With the NBA season approaching, Chase Hughes and Andrew Gillis dissect the biggest questions for the Wizards entering the 2021-22 season.
Today’s question: How does the addition of Thomas Bryant impact the frontcourt?
CH: Getting Thomas Bryant should help the Wizards’ offense quite a bit, assuming he returns to form after his ACL injury. Before he got hurt, Bryant was putting together a considerable sample size as one of the most efficient scoring centers in the NBA.
He led the NBA in two-point percentage two years ago and set a Wizards franchise record for field goal percentage. Bryant has also become a reliable 40% shooter from long range and his absence was felt when he got injured last season, as the Wizards struggled to space the floor.
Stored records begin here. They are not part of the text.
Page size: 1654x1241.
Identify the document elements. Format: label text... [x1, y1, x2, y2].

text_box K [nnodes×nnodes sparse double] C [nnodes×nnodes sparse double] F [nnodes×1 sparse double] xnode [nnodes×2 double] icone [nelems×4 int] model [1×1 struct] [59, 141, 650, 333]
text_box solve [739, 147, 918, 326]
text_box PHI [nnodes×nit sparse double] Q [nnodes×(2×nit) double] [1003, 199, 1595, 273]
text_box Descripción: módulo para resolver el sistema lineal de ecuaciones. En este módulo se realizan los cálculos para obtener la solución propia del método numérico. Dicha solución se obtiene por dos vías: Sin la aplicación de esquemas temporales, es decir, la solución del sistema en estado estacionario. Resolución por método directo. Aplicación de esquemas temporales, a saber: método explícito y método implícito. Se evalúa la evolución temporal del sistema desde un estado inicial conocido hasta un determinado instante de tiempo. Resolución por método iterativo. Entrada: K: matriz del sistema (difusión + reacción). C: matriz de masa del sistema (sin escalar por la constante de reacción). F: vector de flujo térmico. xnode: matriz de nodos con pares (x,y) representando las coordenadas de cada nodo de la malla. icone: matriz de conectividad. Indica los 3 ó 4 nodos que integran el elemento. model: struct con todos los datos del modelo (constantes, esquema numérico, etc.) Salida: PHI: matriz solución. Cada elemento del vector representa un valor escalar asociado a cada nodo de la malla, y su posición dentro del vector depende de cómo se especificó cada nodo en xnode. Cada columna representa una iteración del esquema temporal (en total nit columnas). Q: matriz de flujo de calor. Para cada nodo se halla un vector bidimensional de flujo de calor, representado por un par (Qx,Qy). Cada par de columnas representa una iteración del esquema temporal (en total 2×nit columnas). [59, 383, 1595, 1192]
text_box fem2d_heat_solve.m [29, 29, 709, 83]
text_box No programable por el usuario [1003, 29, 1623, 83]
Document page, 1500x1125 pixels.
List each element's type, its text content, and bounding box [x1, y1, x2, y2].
Bryant is now going to have to navigate more depth at his position than he has in the past, as the Wizards also have Daniel Gafford and Montrezl Harrell. Gafford is the best rim protector of the three and new head coach Wes Unseld Jr. favors defense. Harrell presents a fairly high ceiling offensively as a guy who averaged 18.6 points just two years ago. Bryant also brings plenty to the offensive end, of course. What will be interesting to see is how he defends when he has more help around him, as he was in the paint for some terrible defenses the past few years but certainly that wasn’t all his fault.
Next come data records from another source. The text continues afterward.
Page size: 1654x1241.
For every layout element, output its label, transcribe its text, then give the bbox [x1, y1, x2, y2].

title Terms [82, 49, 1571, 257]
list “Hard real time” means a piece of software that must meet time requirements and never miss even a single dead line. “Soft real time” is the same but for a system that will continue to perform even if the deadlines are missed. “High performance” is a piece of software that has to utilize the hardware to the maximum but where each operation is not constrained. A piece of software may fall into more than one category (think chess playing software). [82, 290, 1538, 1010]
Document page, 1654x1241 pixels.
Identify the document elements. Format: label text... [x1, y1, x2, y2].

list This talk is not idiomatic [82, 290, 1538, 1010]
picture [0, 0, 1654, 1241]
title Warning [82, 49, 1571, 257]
AG: It doesn’t take much imagination to assume the 2021 edition of Thomas Bryant was set to be the best of his career. He averaged 14.3 points (a career-high) and was seeing a career-high 27.1 minutes per game through the first 10 games of the season. Then, obviously, he tore his ACL and was on the shelf for the remainder of the season.
Now, he’s coming back to a position that is far stronger than where he left it earlier this year. The Wizards have acquired Gafford and Harrell — and the former was an excellent defensive presence in his short time in Washington last season.
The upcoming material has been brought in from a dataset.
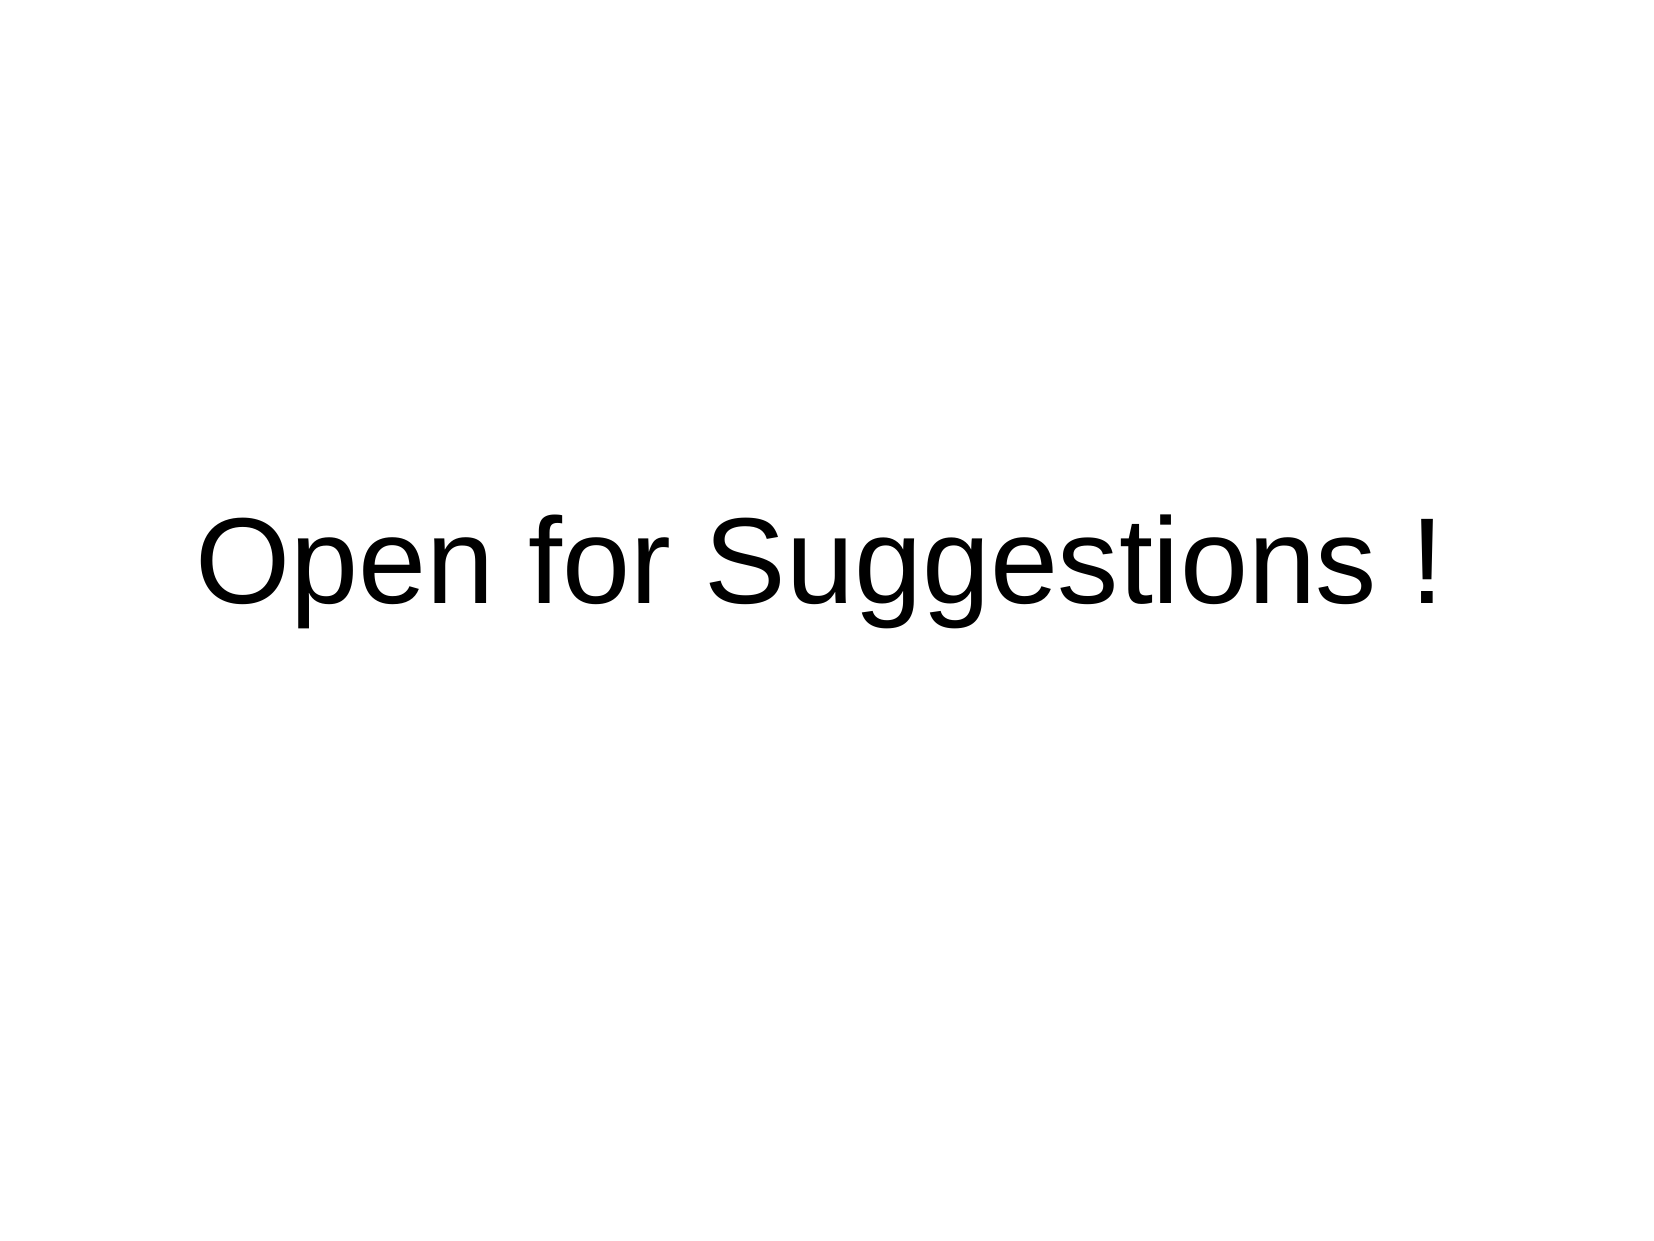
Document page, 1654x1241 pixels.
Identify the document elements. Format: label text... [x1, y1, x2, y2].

The interesting thing for me is how Unseld handles the lineup, much in the same way I thought it’d be interesting how he handles the depth on the Wizards’ wing. With three viable centers, including Bryant and Harrell’s offensive ability and Gafford’s rim-protecting and athletic style of play, I would expect there’s a lot of mixing and matching going on until they can settle into a rotation that makes sense.
They’ve got options to play with at the center position, options that present higher upsides than Alex Len and Robin Lopez did a year ago. It’s just a matter of how Bryant can mesh with his new teammates, and how that knee holds up early on. Because if he’s ready, the Wizards have another offensive force in the frontcourt.